▸ PROBLEMS
1. Print everything in the book review from "Lia-Va is a" down to "to put down.", keeping every word and mark unchanged.
2. Output everything in the rows from their first line down to the line containing "v(17, 46.55) *", with both of those lines included and every line reproduced unchanged.

▸ SOURCE EXTRACT
So much for context. The Twisted Root of Jaarfindor is a novel
aimed at older teenagers, and the author promises up front that it pulls
no punches -- a promise he keeps, as there's plenty of strong language,
explicit violence and while the sex is barely explicit, it forms a strong
undercurrent. Sounds good so far!
Lia-Va is a princess who has recently become the Chief of her people,
after she killed her father in battle. She's a driven -- and addicted
-- warrior on a quest for the twisted root of the story's title. She's
fun enough, in her nihilistic way, but things get complicated, and far
more interesting than the high fantasy quest this set-up had initially
suggested, when the victor in a fight to be her bodyguard and "back-eyes"
on the quest turns out to be an enigmatic, weedy, ball-scratching youth
who never says a word.
This is a high-paced adventure with plenty of twists and turns. It
rarely eases up, and despite its occasional flaws it's hard to put down.
Wright is no prose stylist, but the pace of storytelling and the vivid
and dark vision are striking. He's like a remix artist -- The Twisted
Root of Jaarfindor is a mix'n'match of standard genre furniture
given a few dark and innovative twists. There's a lightness of touch,
too, with some lovely moments of wry humour: "Rule the court with a
mighty blade of steel and tax the peasants for all you can get" are
Lia-Va's father's dying words of advice.

Collection entries:
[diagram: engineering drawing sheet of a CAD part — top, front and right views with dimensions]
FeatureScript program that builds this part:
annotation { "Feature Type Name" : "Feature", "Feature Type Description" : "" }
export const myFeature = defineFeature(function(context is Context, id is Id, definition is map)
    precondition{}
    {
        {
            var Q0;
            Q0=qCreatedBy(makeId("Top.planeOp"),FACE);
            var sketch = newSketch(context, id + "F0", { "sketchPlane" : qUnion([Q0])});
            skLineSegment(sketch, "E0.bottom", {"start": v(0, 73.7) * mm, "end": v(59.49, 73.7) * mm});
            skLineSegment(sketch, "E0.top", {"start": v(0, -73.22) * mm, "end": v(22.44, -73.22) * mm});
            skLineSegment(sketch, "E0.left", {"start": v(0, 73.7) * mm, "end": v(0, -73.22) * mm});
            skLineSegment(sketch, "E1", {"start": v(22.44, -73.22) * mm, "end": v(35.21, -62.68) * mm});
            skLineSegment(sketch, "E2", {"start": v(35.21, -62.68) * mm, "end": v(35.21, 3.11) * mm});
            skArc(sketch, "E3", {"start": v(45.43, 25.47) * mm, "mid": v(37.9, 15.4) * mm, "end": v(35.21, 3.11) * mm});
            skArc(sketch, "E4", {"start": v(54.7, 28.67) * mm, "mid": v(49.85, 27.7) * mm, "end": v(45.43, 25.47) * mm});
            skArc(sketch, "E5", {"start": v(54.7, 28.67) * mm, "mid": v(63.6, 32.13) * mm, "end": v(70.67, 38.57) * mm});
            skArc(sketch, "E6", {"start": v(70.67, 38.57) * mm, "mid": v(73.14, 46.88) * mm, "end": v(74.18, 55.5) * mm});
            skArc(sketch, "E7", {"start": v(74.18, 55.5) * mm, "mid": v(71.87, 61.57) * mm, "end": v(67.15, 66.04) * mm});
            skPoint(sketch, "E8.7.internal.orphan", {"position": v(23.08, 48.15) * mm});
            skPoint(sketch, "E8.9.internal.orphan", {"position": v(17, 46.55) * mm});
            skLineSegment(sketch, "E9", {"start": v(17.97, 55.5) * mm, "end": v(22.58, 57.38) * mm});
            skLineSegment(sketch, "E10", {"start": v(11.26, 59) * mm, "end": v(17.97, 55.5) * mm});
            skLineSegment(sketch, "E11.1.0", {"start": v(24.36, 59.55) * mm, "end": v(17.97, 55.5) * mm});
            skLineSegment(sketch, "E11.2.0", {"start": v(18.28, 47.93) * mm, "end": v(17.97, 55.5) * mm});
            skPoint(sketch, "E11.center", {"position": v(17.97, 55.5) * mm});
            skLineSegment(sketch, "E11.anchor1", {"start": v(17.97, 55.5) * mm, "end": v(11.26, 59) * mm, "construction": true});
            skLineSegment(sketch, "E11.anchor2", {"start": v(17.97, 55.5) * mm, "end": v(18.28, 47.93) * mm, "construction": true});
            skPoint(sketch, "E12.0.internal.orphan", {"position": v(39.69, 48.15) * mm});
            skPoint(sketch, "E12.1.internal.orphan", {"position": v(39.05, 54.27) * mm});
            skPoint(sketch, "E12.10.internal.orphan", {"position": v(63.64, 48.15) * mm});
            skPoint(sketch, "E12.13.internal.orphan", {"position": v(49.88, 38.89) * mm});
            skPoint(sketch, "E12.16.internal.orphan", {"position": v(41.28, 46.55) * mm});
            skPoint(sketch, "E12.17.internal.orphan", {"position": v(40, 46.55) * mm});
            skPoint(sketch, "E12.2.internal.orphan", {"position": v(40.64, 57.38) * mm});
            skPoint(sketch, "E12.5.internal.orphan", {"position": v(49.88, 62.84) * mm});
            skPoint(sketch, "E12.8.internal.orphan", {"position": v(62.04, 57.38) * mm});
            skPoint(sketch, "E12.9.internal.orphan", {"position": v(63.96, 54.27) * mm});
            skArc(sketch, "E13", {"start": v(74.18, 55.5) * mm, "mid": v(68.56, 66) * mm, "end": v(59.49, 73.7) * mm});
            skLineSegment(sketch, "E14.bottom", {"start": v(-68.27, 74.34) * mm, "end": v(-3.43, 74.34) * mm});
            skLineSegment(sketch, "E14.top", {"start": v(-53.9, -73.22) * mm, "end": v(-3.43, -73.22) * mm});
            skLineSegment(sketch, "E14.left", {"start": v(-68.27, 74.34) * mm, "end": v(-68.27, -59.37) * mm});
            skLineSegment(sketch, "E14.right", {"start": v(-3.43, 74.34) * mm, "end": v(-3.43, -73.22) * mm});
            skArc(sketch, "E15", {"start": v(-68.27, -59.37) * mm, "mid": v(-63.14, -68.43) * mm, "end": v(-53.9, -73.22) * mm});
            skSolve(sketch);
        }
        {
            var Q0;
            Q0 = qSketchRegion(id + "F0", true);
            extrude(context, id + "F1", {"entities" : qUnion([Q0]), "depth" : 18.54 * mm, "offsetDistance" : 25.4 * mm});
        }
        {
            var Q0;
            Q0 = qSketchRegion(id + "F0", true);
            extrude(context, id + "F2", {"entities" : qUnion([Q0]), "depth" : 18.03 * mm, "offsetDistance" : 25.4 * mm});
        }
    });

▸ ANSWERS BELOW
1.
Lia-Va is a princess who has recently become the Chief of her people,
after she killed her father in battle. She's a driven -- and addicted
-- warrior on a quest for the twisted root of the story's title. She's
fun enough, in her nihilistic way, but things get complicated, and far
more interesting than the high fantasy quest this set-up had initially
suggested, when the victor in a fight to be her bodyguard and "back-eyes"
on the quest turns out to be an enigmatic, weedy, ball-scratching youth
who never says a word.
This is a high-paced adventure with plenty of twists and turns. It
rarely eases up, and despite its occasional flaws it's hard to put down.

2.
[diagram: engineering drawing sheet of a CAD part — top, front and right views with dimensions]
FeatureScript program that builds this part:
annotation { "Feature Type Name" : "Feature", "Feature Type Description" : "" }
export const myFeature = defineFeature(function(context is Context, id is Id, definition is map)
    precondition{}
    {
        {
            var Q0;
            Q0=qCreatedBy(makeId("Top.planeOp"),FACE);
            var sketch = newSketch(context, id + "F0", { "sketchPlane" : qUnion([Q0])});
            skLineSegment(sketch, "E0.bottom", {"start": v(0, 73.7) * mm, "end": v(59.49, 73.7) * mm});
            skLineSegment(sketch, "E0.top", {"start": v(0, -73.22) * mm, "end": v(22.44, -73.22) * mm});
            skLineSegment(sketch, "E0.left", {"start": v(0, 73.7) * mm, "end": v(0, -73.22) * mm});
            skLineSegment(sketch, "E1", {"start": v(22.44, -73.22) * mm, "end": v(35.21, -62.68) * mm});
            skLineSegment(sketch, "E2", {"start": v(35.21, -62.68) * mm, "end": v(35.21, 3.11) * mm});
            skArc(sketch, "E3", {"start": v(45.43, 25.47) * mm, "mid": v(37.9, 15.4) * mm, "end": v(35.21, 3.11) * mm});
            skArc(sketch, "E4", {"start": v(54.7, 28.67) * mm, "mid": v(49.85, 27.7) * mm, "end": v(45.43, 25.47) * mm});
            skArc(sketch, "E5", {"start": v(54.7, 28.67) * mm, "mid": v(63.6, 32.13) * mm, "end": v(70.67, 38.57) * mm});
            skArc(sketch, "E6", {"start": v(70.67, 38.57) * mm, "mid": v(73.14, 46.88) * mm, "end": v(74.18, 55.5) * mm});
            skArc(sketch, "E7", {"start": v(74.18, 55.5) * mm, "mid": v(71.87, 61.57) * mm, "end": v(67.15, 66.04) * mm});
            skPoint(sketch, "E8.7.internal.orphan", {"position": v(23.08, 48.15) * mm});
            skPoint(sketch, "E8.9.internal.orphan", {"position": v(17, 46.55) * mm});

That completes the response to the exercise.